RECOMMENDATIONS FOR FOLLOW-UP

THE TIMING OF IN-ORTHOSIS X-RAYS

For orthoses worn in the upright position, an initial in-orthosis film should be taken and critiqued by the clinic team within 4 weeks from the date of delivery. For nocturnal orthosis designs that are treating double curves, the initial in-orthosis film should be scheduled within 7 days. The tighter control for nocturnal orthosis design is to allow the prescribing orthopedist and orthotist to agree that the primary curve of concern has been properly identified and is being addressed in a satisfactory way. NOTE: It is helpful to show the patient the in-orthosis film, as compared to an out-of-orthosis film, because it provides the opportunity for a teaching session regarding the rationale behind the orthotic design and the treatment's intent.

FOLLOW-UP FREQUENCY

The prescribing orthopedist and orthotist should agree upon the most appropriate frequency of follow-up radiographs for each patient. This is in an effort to balance the need for evaluating the efficacy of an orthotic treatment modality with the need for routine follow-up evaluation of the fit of an orthosis caused by patient growth. That stated, patients typically are seen by the team every 4 months. Issues to be assessed at each follow-up visit, with impressions for each being shared with the patient to fulfill his or her role as part of the health care team, include:

  • Curve magnitudes and spine balance parameters.Maturity, both radiographic and physiologic; provide the patient updates on an estimated duration of wear in response to maturity assessment.

  • The orthosis: evaluate 1) the location and perceived magnitude of the application of corrective forces, as indicated by either in-orthosis radiograph and/or patterns and significance of skin erythema; 2) the dimensions of the orthotic design with respect to growth, and 3) the cleanliness and care of the orthosis.
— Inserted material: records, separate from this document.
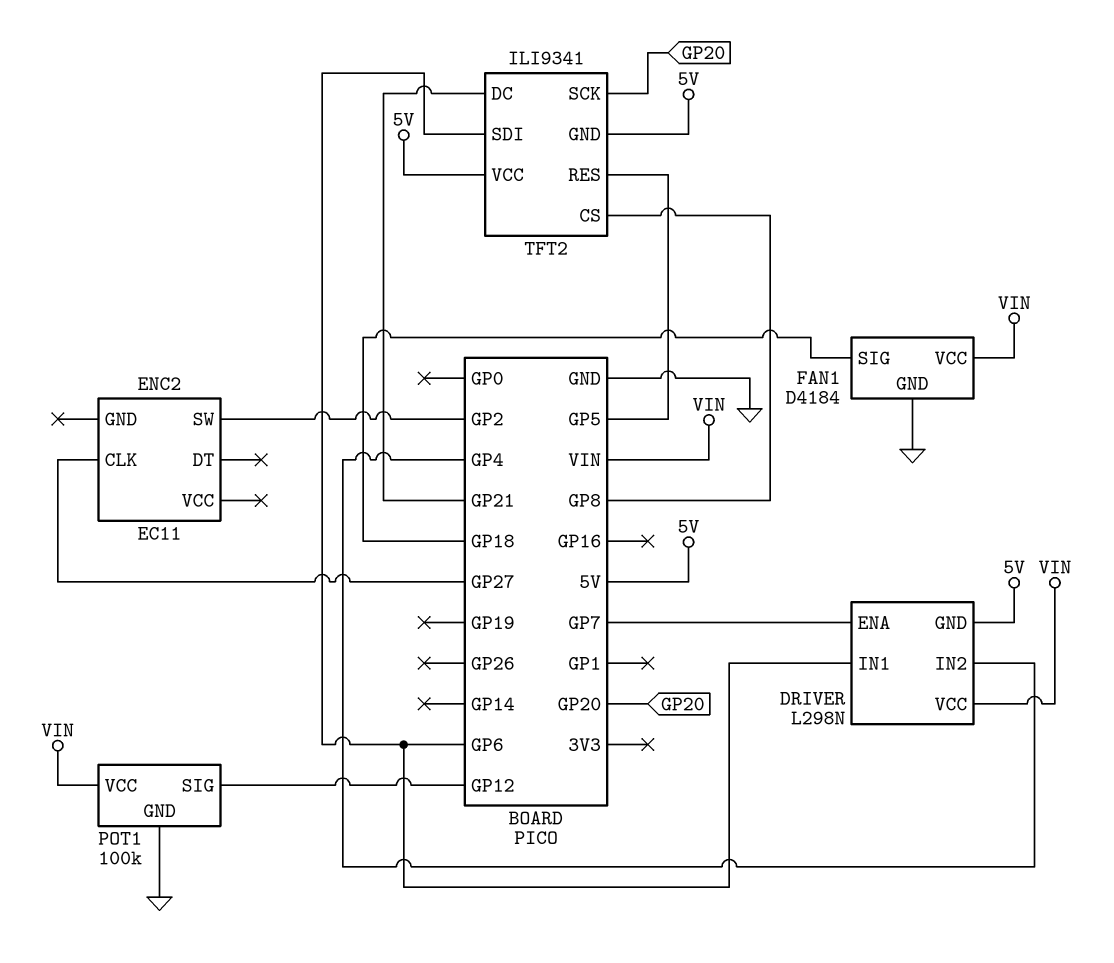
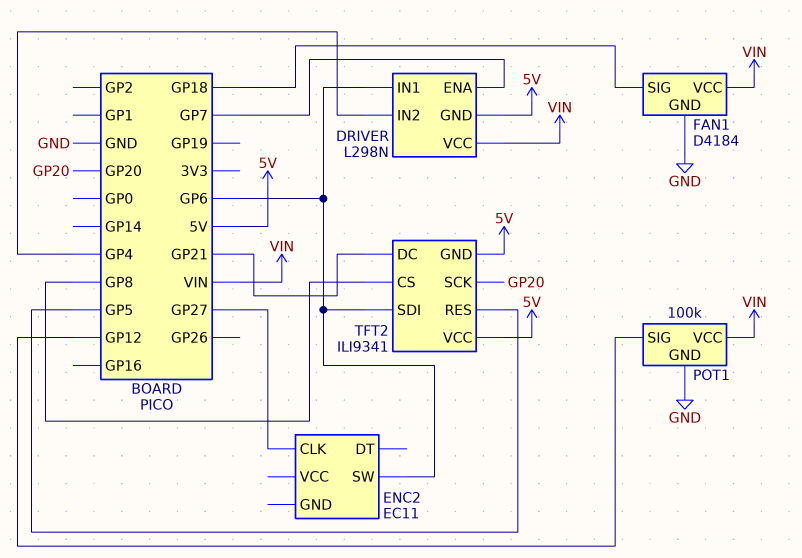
ENC2 pin SW: GP2 -> GP6

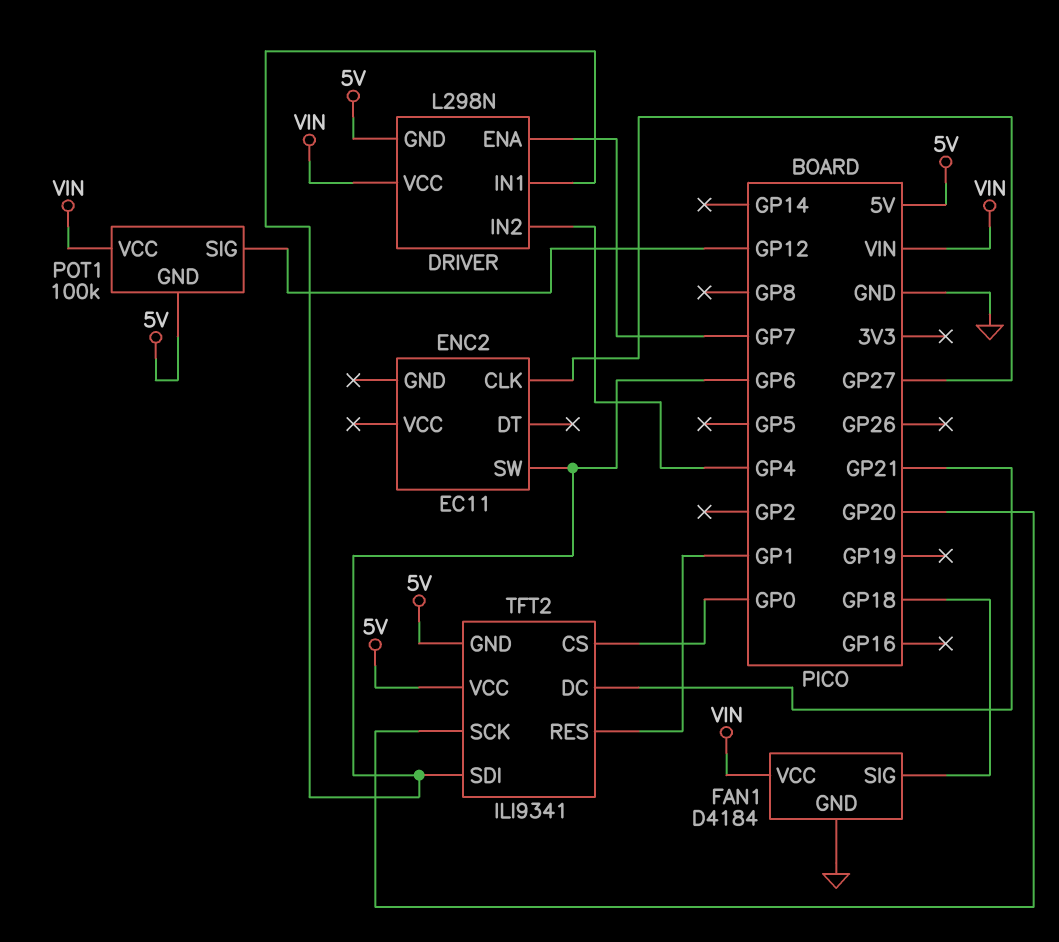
POT1 pin GND: GND -> 5V
TFT2 pin CS: GP8 -> GP0
TFT2 pin RES: GP5 -> GP1

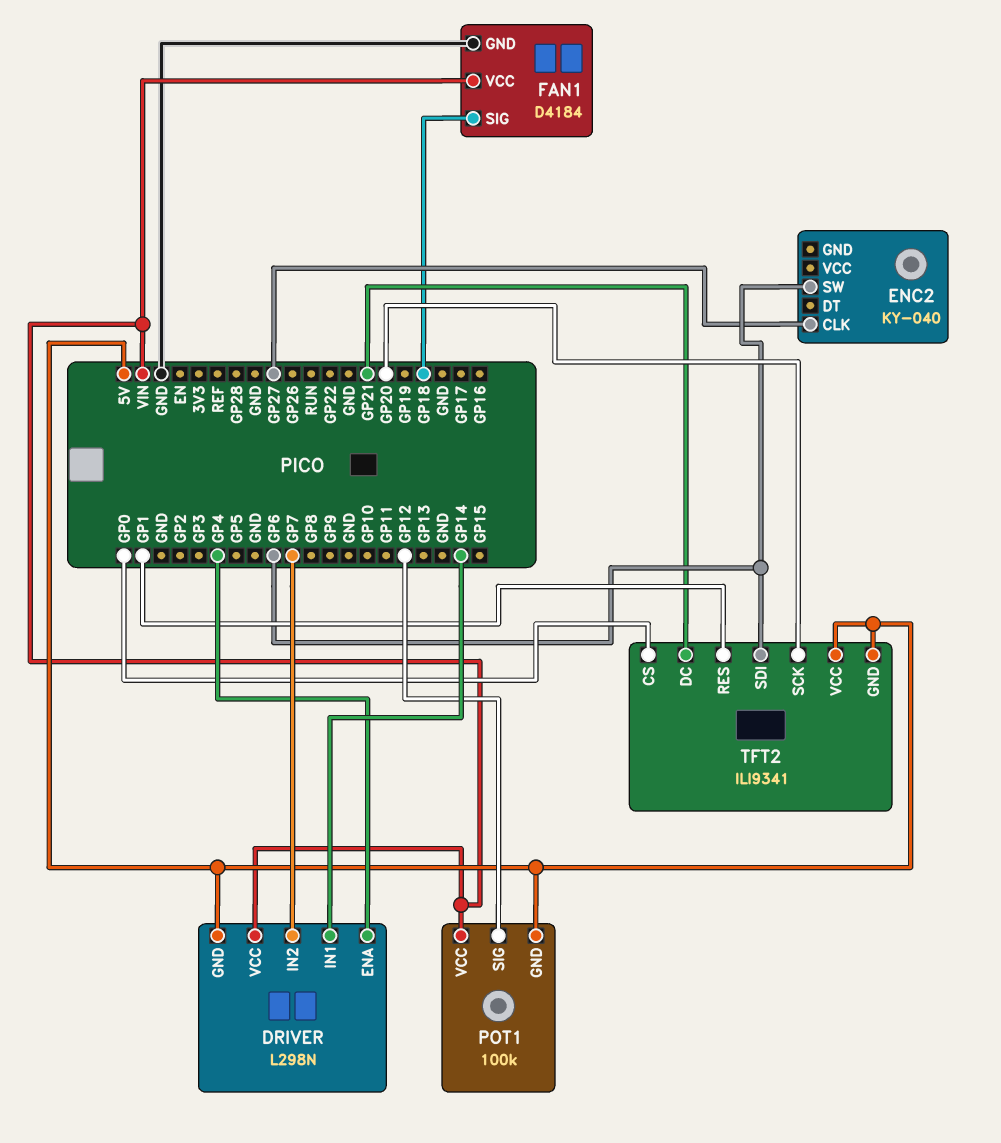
DRIVER pin ENA: GP7 -> GP4
DRIVER pin IN1: GP6 -> GP14
DRIVER pin IN2: GP4 -> GP7
ENC2: EC11 -> KY-040

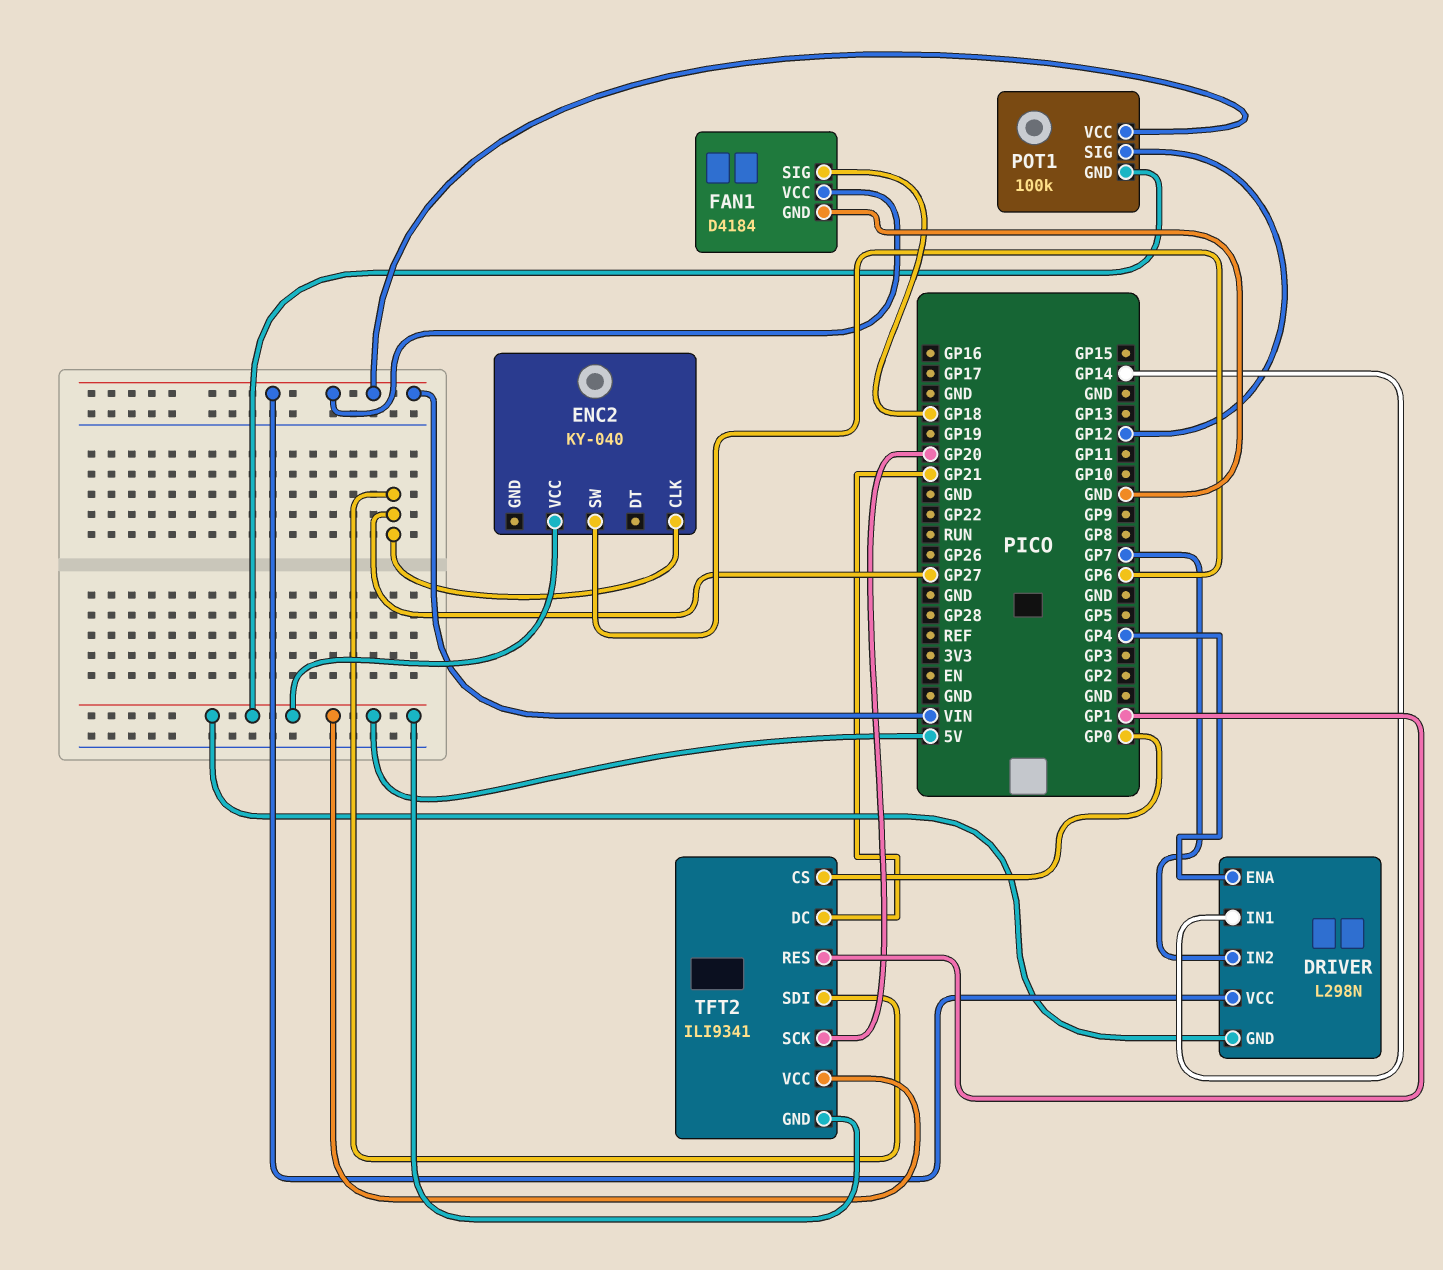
ENC2 pin VCC: none -> 5V
TFT2 pin SDI: GP6 -> GP27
  • Patient interview: note the patient's perception of overall comfort and cosmesis of the orthosis and self-reported wear schedule. The patient should be given the opportunity to voice any questions or concerns with respect to orthosis wear.

APPROPRIATE USE OF THE COBB METHOD FOR COMPARING RADIOGRAPHS

The recommended method for measuring the Cobb angle in-orthosis to compare with the most recent film taken of the patient out of an orthosis is to identify curve endpoints as defined by the Cobb method for each film independently. This provides the most accurate analysis of the size and location of a structural curve that remains within a properly donned orthosis. In general, the maximum amount of spinal balance and Cobb angle correction should be sought, while not significantly compromising patient comfort or sagittal alignment. The location of the curve and the maturity of the patient can significantly influence the ability to correct the magnitude of the curve in-orthosis. All other treatment goals, such as spine balance and minimizing the lateral translation of the curve also should be verified.

RADIATION EXPOSURE

Despite considerable improvements in diagnostic imaging techniques in recent years, the orthotist should still partner with other clinic team members to strategically minimize the number of x-rays taken in conjunction with orthotic treatment.

POST-TREATMENT FOLLOW-UP

Although most curves successfully treated during adolescence will not demonstrate curve progression after skeletal maturity has been achieved, a risk for progression may exist into early adulthood. Post-treatment follow-up is recommended at 6 months after discontinuation of orthosis use, and then annually for 3 to 5 years. These intervals should be determined by the clinic team's impression of a given patient's risk for curve progression as based on curve size, pattern, and other potentially relevant factors.